- [Task details] From the records below, copy each line in which the string "action" occurs.

- [Given data]

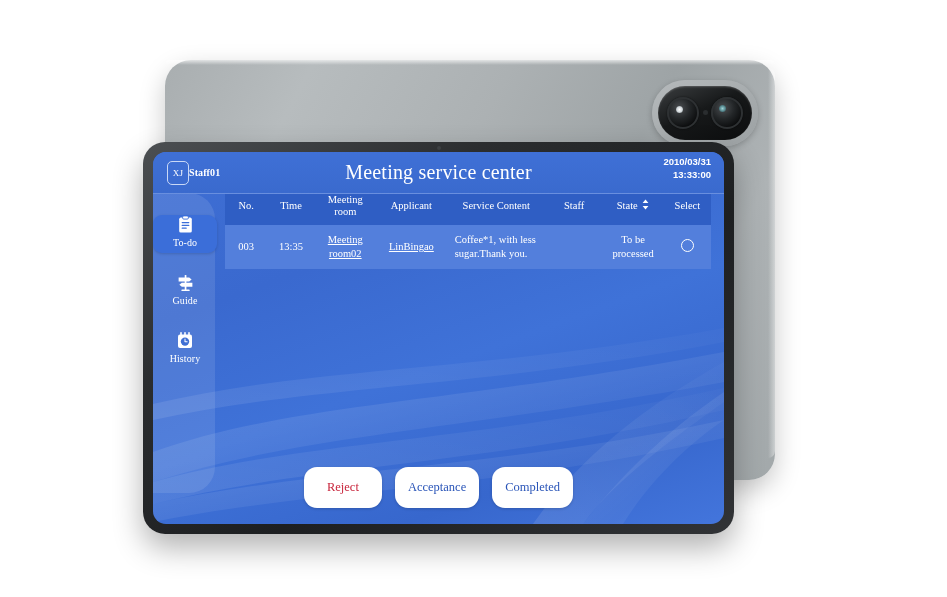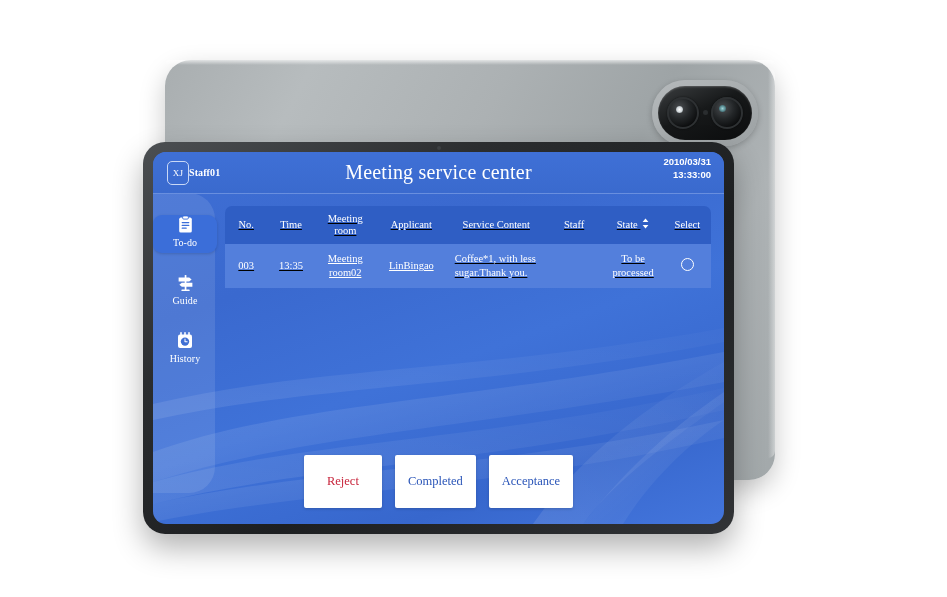--- a/index.html
+++ b/index.html
@@ -231,24 +231,23 @@
     display: block;
     font-size: 10px;
     letter-spacing: 0.1px;
     color: #ffffff;
   }
 
   
   #table-area {
     position: absolute;
     left: 72px;
-    top: 54px;
+    top: 35px;
     right: 13px;
     z-index: 2;
-    text-decoration: underline;
   }
   #data-table {
     width: 100%;
     border-collapse: collapse;
     border-radius: 7px 7px 0 0;
     overflow: hidden;
     table-layout: fixed;
   }
   #data-table thead th {
     background: #2f5ec4;
@@ -308,23 +307,23 @@
     position: absolute;
     left: 0; right: 0;
     bottom: 16px;
     display: flex;
     justify-content: center;
     gap: 13px;
     z-index: 3;
   }
   .action-btn {
     min-width: 78px;
-    padding: 19px 13px;
+    padding: 13px 13px;
     border: none;
-    border-radius: 2px;
+    border-radius: 13px;
     background: #ffffff;
     font-family: "Liberation Serif", serif;
     font-size: 12.5px;
     cursor: pointer;
     box-shadow: 0 1px 3px rgba(0,0,0,0.17);
   }
   .btn-reject { color: #c8253c; }
   .btn-blue   { color: #2a55b8; }
 </style>
 </head>
@@ -476,18 +475,18 @@
             <td>
               <span class="radio"></span>
             </td>
           </tr>
         </tbody>
       </table>
     </div>
 
     <div id="action-bar">
       <button class="action-btn btn-reject">Reject</button>
+      <button class="action-btn btn-blue">Acceptance</button>
       <button class="action-btn btn-blue">Completed</button>
-      <button class="action-btn btn-blue">Acceptance</button>
     </div>
 
   </div>
 </div>
 
 </body></html>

- [Task result]
   .action-btn {
     <div id="action-bar">
       <button class="action-btn btn-reject">Reject</button>
+      <button class="action-btn btn-blue">Acceptance</button>
       <button class="action-btn btn-blue">Completed</button>
-      <button class="action-btn btn-blue">Acceptance</button>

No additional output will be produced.